Malays are by and large moderate and tolerant, and hence Malaysia has not seen the sectarian armed conflict between Christians and Muslims that occurs elsewhere, even in our nearest neighbours.
In Indonesia’s religious hotspots – Ambon, the Maluku islands, Aceh – Muslims and Christians are hacking at each other with sharpened parang.
Timur Leste became an independent republic after concluding a war between its Christians and the Indonesian Muslim colonizers.
In Thailand’s rebellious southern provinces bordering Malaysia, the ethnic Malay-Muslim Thai population are carrying out an insurgency. In Mindanao and the south Philippine islands, Moro Muslims – formerly under the rule of the Sultan of Sulu – have staged a series revolts and uprisings against Christian Manila.
In-your-face DAPster behaviour
The Twits – meter reading today 50,713 – are swayed by their DAP evangelical leaders who thump the pulpit:
“May God have mercy on the racists for they love not others who are also made in God’s image.”
DAP Christians who preach “Racists must be taught how to love” must explain their definition of ‘racist’. Better yet, DAPster missionaries should volunteer to go to the aforementioned neighbouring countries to more usefully preach their Beyond Race and Religion ideology over there.

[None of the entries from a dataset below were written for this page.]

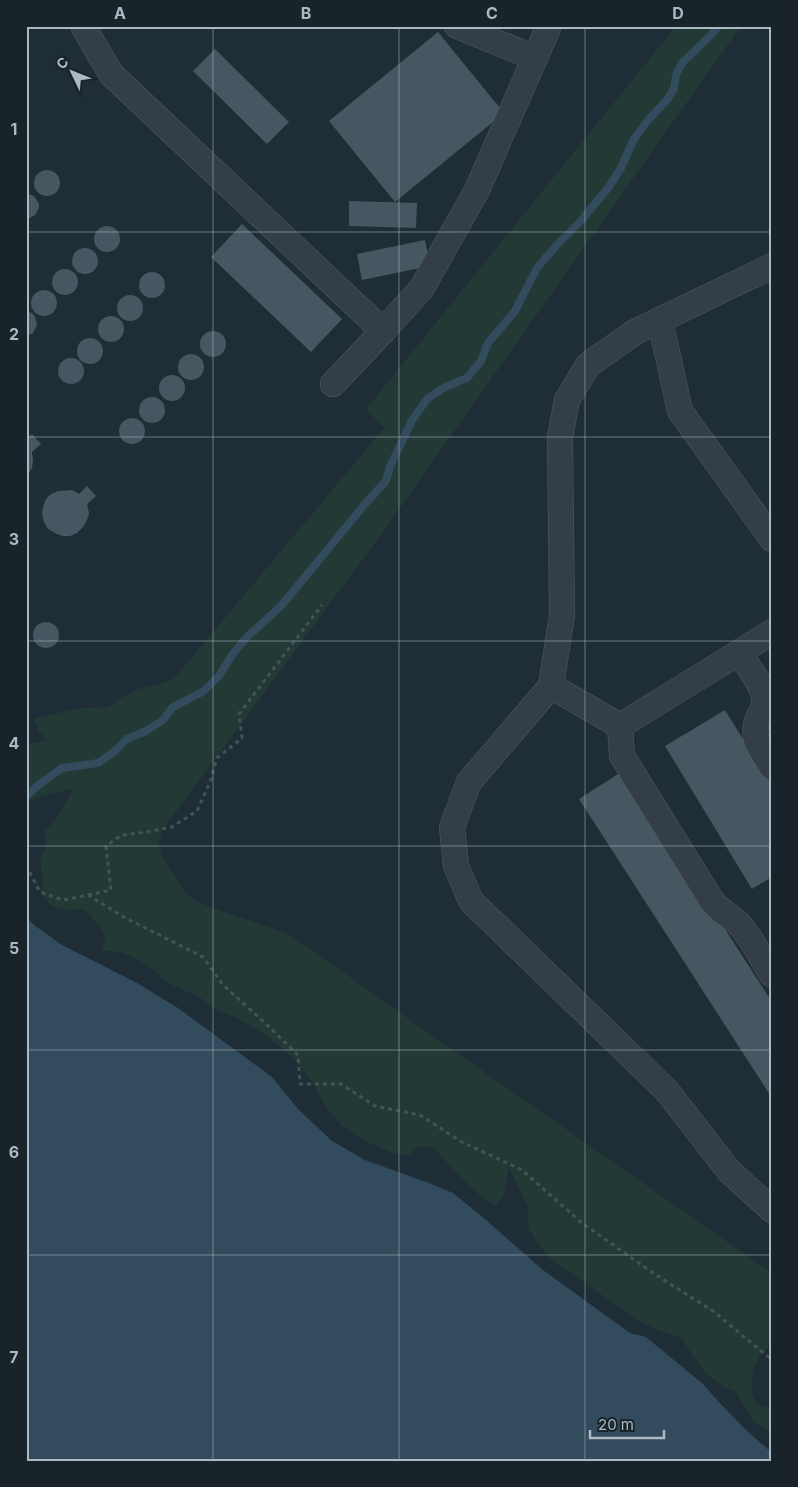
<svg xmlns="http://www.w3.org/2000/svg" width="798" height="1487" font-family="Inter,sans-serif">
<rect width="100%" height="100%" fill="#1f2d36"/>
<path fill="#223936" d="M676 26H741L380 536 162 831 159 842 162 855 186 893 197 902 285 933 308 947 427 1032 772 1273V1345C755 1350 743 1395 760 1405 763 1407 768 1407 772 1408V1433L753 1421 735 1391 725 1388 705 1373 681 1338 655 1329 636 1319 552 1260 539 1245 529 1229 527 1206 509 1167 503 1197 496 1206C475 1196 449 1163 431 1146L418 1147 409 1155 394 1154 361 1139 341 1125 326 1107 312 1082 291 1056 266 1035 237 1018 219 1011 199 997 166 982 155 971 138 959 121 952 102 951 106 937 98 924 84 909 70 911 51 906 40 892 43 880 40 860 45 849V831L57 817 74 788 26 801V744L47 741 38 730 34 719 79 708 108 707 122 697 138 689 157 685 169 681 177 675 384 428 366 409Z"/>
<polygon fill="#324b5d" points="26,917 34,925 62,945 137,983 178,1008 272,1077 299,1110 332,1141 365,1160 429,1183 453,1193 485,1219 543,1270 630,1333 646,1337 703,1384 718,1401 745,1429 772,1453 772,1461 26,1461"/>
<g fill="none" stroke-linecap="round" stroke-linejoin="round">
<polyline stroke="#324b5d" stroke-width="8" points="26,797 37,786 62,768 98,763 115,751 127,739 146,731 163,720 173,707 204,691 219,676 232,655 246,638 282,605 365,504 386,481 390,467 411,422 427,399 445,387 467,378 481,361 488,343 515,311 537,268 556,246 579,223 608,188 621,168 634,139 648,120 667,100 674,89 676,75 682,63 713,33 718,26"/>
</g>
<g fill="#475762">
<polygon points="438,32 504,113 395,202 329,121"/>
<polygon points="215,49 289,122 267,144 193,71"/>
<circle cx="47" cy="183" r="13"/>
<polygon points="26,193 34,196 39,204 39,208 35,215 28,219 26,219"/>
<polygon points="349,201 417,203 416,228 349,226"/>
<polygon points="242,224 342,319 311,352 211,257"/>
<circle cx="107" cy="239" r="13"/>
<polygon points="425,240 430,266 362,280 357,254"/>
<circle cx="85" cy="261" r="13"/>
<circle cx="65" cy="282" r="13"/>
<circle cx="152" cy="285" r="13"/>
<circle cx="44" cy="303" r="13"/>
<circle cx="130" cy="308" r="13"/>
<polygon points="26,311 32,313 35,317 37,325 33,333 26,336"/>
<circle cx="111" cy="329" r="13"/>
<circle cx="213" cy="344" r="13"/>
<circle cx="90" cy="351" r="13"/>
<circle cx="191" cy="367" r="13"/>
<circle cx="71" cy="371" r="13"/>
<circle cx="172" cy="388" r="13"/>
<circle cx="152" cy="410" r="13"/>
<circle cx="132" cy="431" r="13"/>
<polygon points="32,434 41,444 32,452 33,460 32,468 26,477 26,439"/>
<polygon points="87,486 96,496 87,504 89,513 87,520 83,527 77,533 70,536 62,536 55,533 48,529 44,522 42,514 43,507 46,499 51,494 58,491 72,490 79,494"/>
<circle cx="46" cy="635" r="13"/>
<polygon points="725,710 772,786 772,877 752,889 665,746"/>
<polygon points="623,771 772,1002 772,1098 579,799"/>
</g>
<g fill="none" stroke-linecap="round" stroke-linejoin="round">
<defs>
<g id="minor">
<polyline points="83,26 111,74 383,331 422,288 477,190 549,26"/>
<polyline points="457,26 535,58"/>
<polyline points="772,266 635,332 588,365 567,400 560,437 562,615 551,686 469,782 452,827 456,866 471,901 667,1091 729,1171 772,1210"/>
<polyline points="660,320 680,411 772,539"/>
<polyline points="333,384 383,331"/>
<path d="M739 653C747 665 762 684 764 698 766 704 762 711 759 716 749 737 761 749 772 767"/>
<polyline points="551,686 620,726 772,632"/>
<path d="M620 726 622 756 712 901C720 912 730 915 739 924 752 938 761 958 772 975"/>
</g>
</defs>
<use href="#minor" stroke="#505c64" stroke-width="26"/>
<g stroke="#415554" stroke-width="3" stroke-dasharray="4 4" stroke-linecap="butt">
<polyline points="26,865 40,892 63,900 88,895 124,917 203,957 223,985 264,1022 298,1055 300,1084 341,1084 375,1106 420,1115 460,1141 522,1170 582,1223 656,1275 713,1311 772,1360"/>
<polyline points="88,895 111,890 106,846 122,835 148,832 172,827 197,811 210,782 217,758 242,738 239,714 322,605"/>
</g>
<use href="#minor" stroke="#333e46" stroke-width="25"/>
</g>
<path fill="none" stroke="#acb9c3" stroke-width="1" stroke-opacity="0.55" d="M213 26V1461M399 26V1461M585 26V1461M26 232H772M26 437H772M26 641H772M26 846H772M26 1050H772M26 1255H772"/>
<rect width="798" height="1487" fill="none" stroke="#18232a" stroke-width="55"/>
<g transform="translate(72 72) rotate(313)" stroke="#18232a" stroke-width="4" paint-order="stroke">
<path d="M0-4L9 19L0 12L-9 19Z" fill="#acb9c3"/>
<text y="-8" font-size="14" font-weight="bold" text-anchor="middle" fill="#acb9c3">С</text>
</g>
<path d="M590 1430v8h74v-8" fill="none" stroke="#acb9c3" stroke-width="2.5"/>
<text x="598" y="1430" font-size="15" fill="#acb9c3" stroke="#18232a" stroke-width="4" paint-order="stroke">20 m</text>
<rect x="28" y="28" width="742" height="1432" fill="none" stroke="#acb9c3" stroke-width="2"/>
<g font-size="16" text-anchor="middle" font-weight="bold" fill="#acb9c3">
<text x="120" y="19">A</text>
<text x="306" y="19">B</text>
<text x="492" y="19">C</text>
<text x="678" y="19">D</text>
<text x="14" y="135">1</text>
<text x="14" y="340">2</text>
<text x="14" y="545">3</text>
<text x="14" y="749">4</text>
<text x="14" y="954">5</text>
<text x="14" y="1158">6</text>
<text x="14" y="1363">7</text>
</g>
</svg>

So far, Malaysia has not turned into a deadly conflict zone because as I’ve pointed out a few paragraphs earlier, Malays are by and large tolerant and moderate. Because they are essentially Malay by nature, one might pujuk his fellow Malay “Rileks le bro” in the face of taunts that his race is “racist”.
Malaysia has also not had major religious flare-ups for the other reason that the biggest minority, the Chinese, are Buddhists. Unlike the Christians, Buddhists do not lug around the millennia-old baggage of crusader campaigns (perang jihad, seen from the other side).

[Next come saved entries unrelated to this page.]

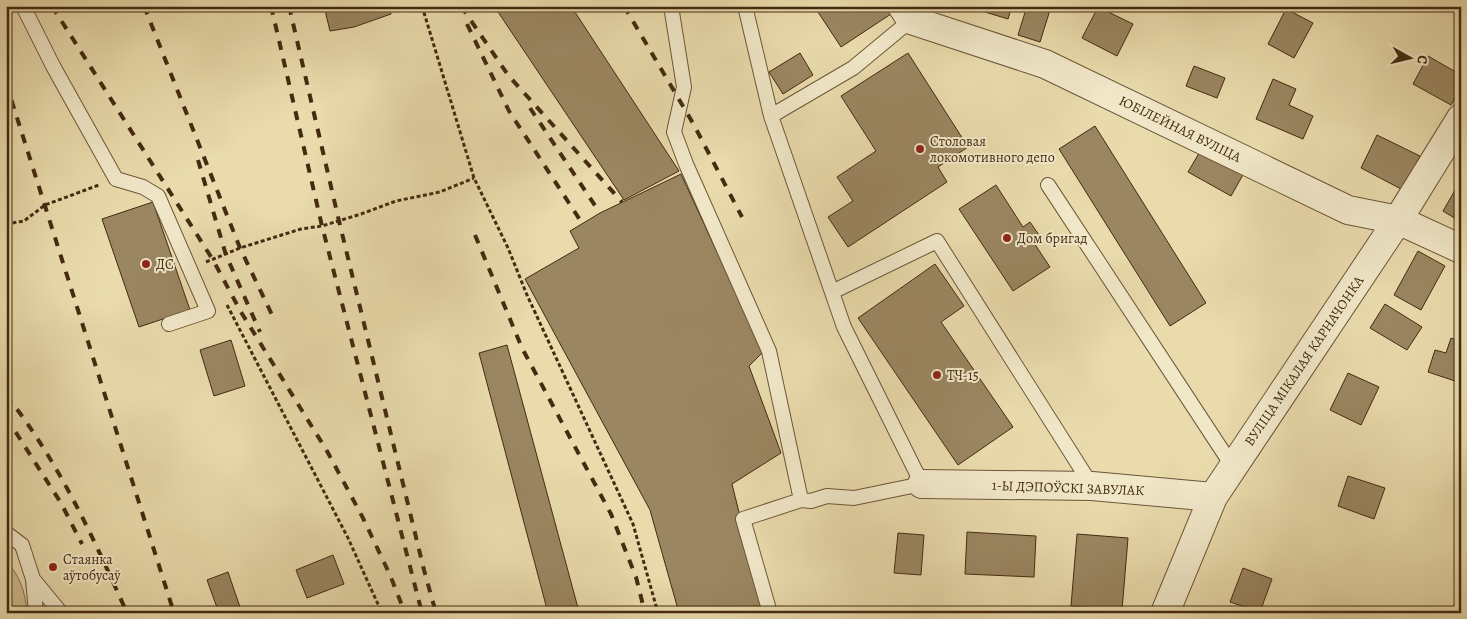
<svg xmlns="http://www.w3.org/2000/svg" width="1467" height="619" font-family="Alegreya,serif">
<rect width="100%" height="100%" fill="#e9dbac"/>
<filter id="stains"><feTurbulence type="fractalNoise" baseFrequency=".004" numOctaves="4"/><feColorMatrix values="0 0 0 0 .2 0 0 0 0 .09 0 0 0 0 .02 0 0 0 .5 -.17"/></filter>
<radialGradient id="worn" r=".72"><stop offset=".6" stop-color="#630" stop-opacity="0"/><stop offset="1" stop-color="#630" stop-opacity=".3"/></radialGradient>
<!-- green -->
<path fill="#cdbd91" stroke="#887450" d="M6,560C20,577 25,590 27,613H11Z"/>
<!-- building -->
<path fill="#9a8661" stroke="#442a10" d="M324,6H389L391,14L354,27L330,31Z
M494,6H571L679,171L624,200Z
M814,6H886L891,14L841,47Z
M965,6H1012L1008,19Z
M1027,6H1038L1050,10L1040,42L1018,35Z
M1098,7L1133,24L1117,56L1082,38Z
M1286,9L1313,23L1294,58L1268,44Z
M800,53L813,75L783,94L769,72Z
M908,53L968,147L938,167L947,182L848,247L828,217L853,201L837,177L876,151L841,96Z
M1428,56L1461,75V87L1451,105L1413,84Z
M1194,66L1225,78L1217,98L1186,86Z
M1273,79L1296,89L1289,105L1313,116L1303,139L1256,119Z
M1095,126L1206,303L1170,326L1059,149Z
M1377,135L1420,156L1403,190L1361,168Z
M1202,148L1244,173L1231,196L1188,172Z
M681,174L763,352L749,366L781,453L732,484L764,613H679L650,510L525,279L579,248L570,231L600,213Z
M1461,180V222L1443,211Z
M996,185L1023,227L1030,222L1039,235L1032,240L1050,267L1013,291L959,209Z
M153,202L190,310L139,327L102,219Z
M1418,251L1445,266L1421,310L1394,295Z
M935,264L964,306L941,322L1013,427L958,465L858,318Z
M1385,304L1422,327L1407,350L1370,328Z
M1451,338L1461,342V383L1428,372L1435,350L1446,353Z
M231,340L245,386L214,396L200,350Z
M507,345L578,608L560,613H548L479,353Z
M1348,373L1379,387L1361,425L1330,410Z
M1348,476L1385,488L1374,519L1338,506Z
M967,532L1036,536L1034,577L965,574Z
M898,533L924,535L921,575L894,573Z
M1077,534L1128,538L1122,610L1071,606Z
M333,555L344,584L307,598L296,570Z
M1243,568L1272,579L1260,612L1230,602Z
M228,572L242,613H219L207,580Z"/>
<g fill="none" stroke-linecap="round" stroke-linejoin="round">
<defs>
<path id="lane" d="M23,6L53,66L116,179L143,187L158,196L208,311L169,324
M671,6L684,87L674,132L686,164L769,351L801,500
M745,6L771,116
M1048,185L1233,467
M832,292L937,241L1092,486
M6,533L22,545L33,579L36,613
M33,579L61,613
M770,613L743,519L801,500L811,501L827,496L854,498L922,484L844,327L771,116L853,68L911,20"/>
<path id="street" d="M902,6L911,20L1045,64L1348,210L1398,220L1461,249
M922,484L1092,486L1213,497
M1165,613L1213,497L1398,220L1461,118"/>
</defs>
<!-- lane casing -->
<use href="#lane" stroke="#6d5637" stroke-width="16"/>
<!-- street casing -->
<use href="#street" stroke="#6d5637" stroke-width="30"/>
<!-- path -->
<path stroke="#442a10" stroke-width="3" stroke-dasharray="4 2.5" stroke-linecap="butt" d="M422,6L474,178L508,248L527,295L633,524L658,613
M6,224L24,221L45,205L99,185
M206,262L240,248L301,229L322,226L361,214L396,201L440,192L474,178
M227,305L348,538L382,613"/>
<!-- lane -->
<use href="#lane" stroke="#f1e8c9" stroke-width="14"/>
<!-- street -->
<use href="#street" stroke="#f1e8c9" stroke-width="28"/>
<!-- rail -->
<path stroke="#442a10" stroke-width="4" stroke-dasharray="9 9" stroke-linecap="butt" d="M52,6L213,260L241,312L327,451L363,518L390,575L405,613
M144,6L240,248L275,321
M271,6L322,226L422,613
M289,6L339,221L424,570L436,613
M461,6L508,75L622,202
M624,6L694,125L742,217
M467,24L509,111L582,223
M6,83L174,613
M530,108L600,213
M198,160L226,255L260,332
M475,235L522,348L611,514L636,577L645,613
M6,395C58,460 93,537 127,613
M6,417L61,503L82,544"/>
</g>
<!-- markers -->
<g fill="#8f2418" stroke="#f1e8c9" stroke-width="2">
<circle cx="920" cy="149" r="5"/>
<circle cx="1007" cy="238" r="5"/>
<circle cx="146" cy="264" r="5"/>
<circle cx="937" cy="375" r="5"/>
<circle cx="53" cy="567" r="5"/>
</g>
<g text-anchor="middle" dominant-baseline="central" stroke-width="4" stroke-linejoin="round" paint-order="stroke">
<!-- street labels -->
<g font-size="14" fill="#442a10" stroke="#f1e8c9">
<text transform="translate(1180 129) rotate(26)">ЮБІЛЕЙНАЯ ВУЛІЦА</text>
<text transform="translate(1304 361) rotate(-56)">ВУЛІЦА МІКАЛАЯ КАРНАЧОНКА</text>
<text transform="translate(1068 488) rotate(2)">1-Ы ДЭПОЎСКІ ЗАВУЛАК</text>
</g>
<!-- poi labels -->
<g font-size="14" fill="#442a10" stroke="#f1e8c9" text-anchor="start">
<text x="930" y="141">Столовая<tspan x="930" dy="16">локомотивного депо</tspan></text>
<text x="1017" y="238">Дом бригад</text>
<text x="156" y="264">ДС</text>
<text x="947" y="375">ТЧ-15</text>
<text x="63" y="559">Стаянка<tspan x="63" dy="16">аўтобусаў</tspan></text>
</g>
</g>
<!-- margin -->
<rect width="1467" height="619" fill="none" stroke="#e9dbac" stroke-width="25"/>
<rect x="8" y="8" width="1452" height="604" fill="none" stroke="#442a10" stroke-width="2.5"/>
<rect x="12" y="12" width="1442" height="594" fill="none" stroke="#442a10"/>
<!-- north arrow -->
<g transform="translate(1410 58) rotate(98)" stroke="#f1e8c9" stroke-width="4" paint-order="stroke">
<path d="M0-4L9 19L0 12L-9 19Z" fill="#442a10"/>
<text y="-8" font-size="14" font-weight="bold" text-anchor="middle" fill="#442a10">С</text>
</g>
<rect width="100%" height="100%" filter="url(#stains)"/>
<rect width="100%" height="100%" fill="url(#worn)"/>
</svg>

With Buddhists, provocation is minimized as you will not find a publisher of the sutra (scriptures) desiring to call God ‘Allah’. And there has never been any whisper of the threat of ‘Buddhisization’ to Malays.
However Buddhism among Chinese youth in Malaysian is on the wane whereas the evangelical Christians in the political arena have become loud and vocal. Hence it is only to be expected that the delicate equilibrium we have managed to maintain thus far in race relations is now disturbed.